Look at the standout companies in your preferred saturated category. They win through this philosophy.
Loewe became LVMH’s fastest-growing fashion house by doubling down on craftsmanship, personality, and aesthetic coherence.
A24 bested Hollywood by building a cult through curation and taste.
Figma could turn down an approach by Adobe because it didn’t try to dominate design through incremental efficiency; it redesigned the experience entirely, treating software as a creative object rather than a productivity tool.
These companies didn’t escape commoditisation through speed. They escaped it through the aesthetic clarity of their businesses. Each demonstrates that in an age of infinite production, the next small change won’t win, only the next breakthrough.
The advent of intelligence-as-SaaS means that competence in writing, design, strategy and analysis no longer offers its old edge. Gartner predicts that more than 80% of enterprises will have used generative AI APIs or deployed generative AI-enabled applications by 2026, raising the default standard of strategic output dramatically. Just as cheap design tools led to decades of blanding, we’re going to experience the same levelling-out of thinking.
In that world, the difference between good and great won’t be capital raised, but capital expressed. How ideas, resources, time, people, and attention are structured will become the defining art form of enterprise.

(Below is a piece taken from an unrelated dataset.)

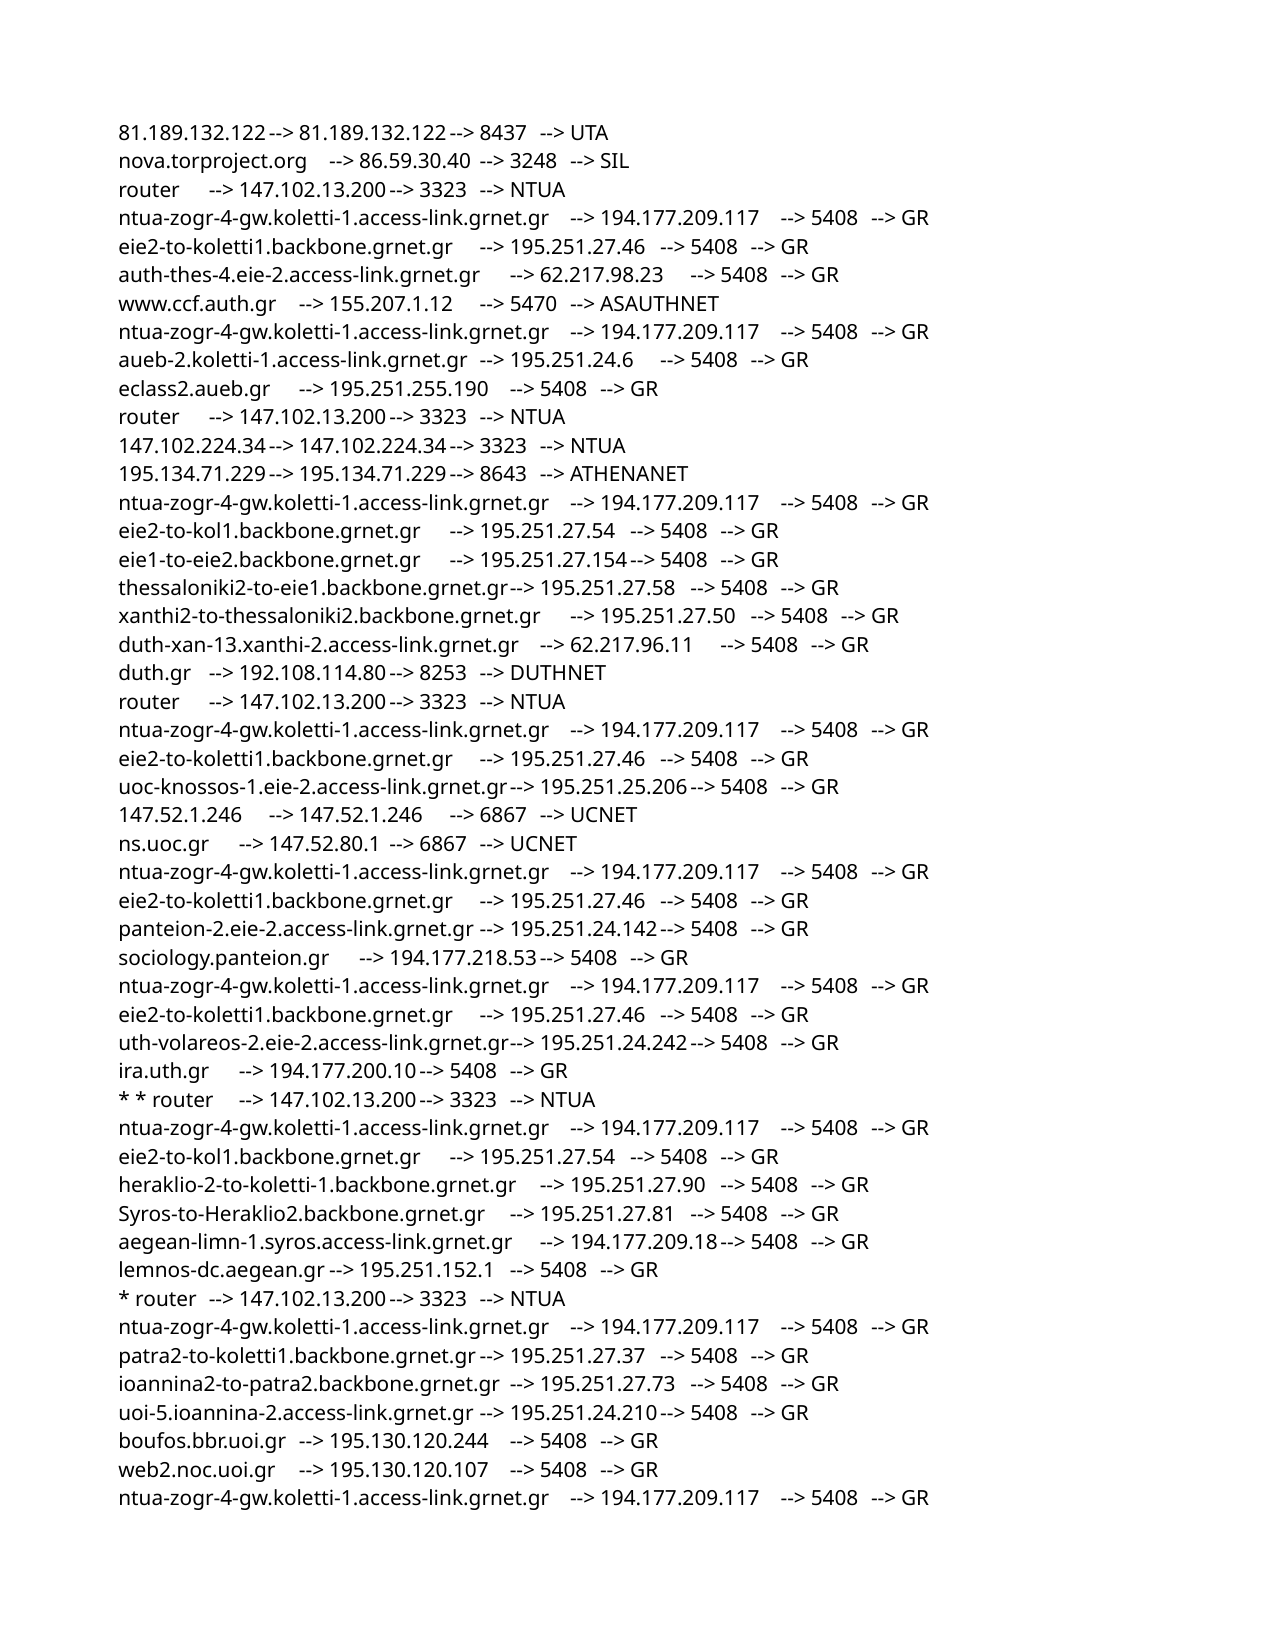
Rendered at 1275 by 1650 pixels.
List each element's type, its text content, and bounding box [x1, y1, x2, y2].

This trend has been emerging for years. Quiet luxury in fashion, Cal Newport’s slow productivity, the investor-as-curator — all signal the same cultural pivot. In a world of infinite possibility, advantage lies in clarity and coherence, in the development of a beautiful business.
When we started Untangld, it was built on the belief that no one could afford to take a shot in the dark. That the thinking that got you to this point wouldn’t necessarily help you navigate the next. This became true faster and more dramatically than we ever expected: we founded the business in 2020, two weeks before a pandemic, two years before a silent economic collapse, and only a few years before superintelligence came as a subscription. The world has never been normal to us. From that vantage point, the difference between the economy’s live and dead players is usually visible in the very first meeting.
What should we take into 2026? That clarity is a strategic asset, and composition is leadership.
In that context, commoditising the wrong thing is to choose your own irrelevance.
Business is more than a spreadsheet.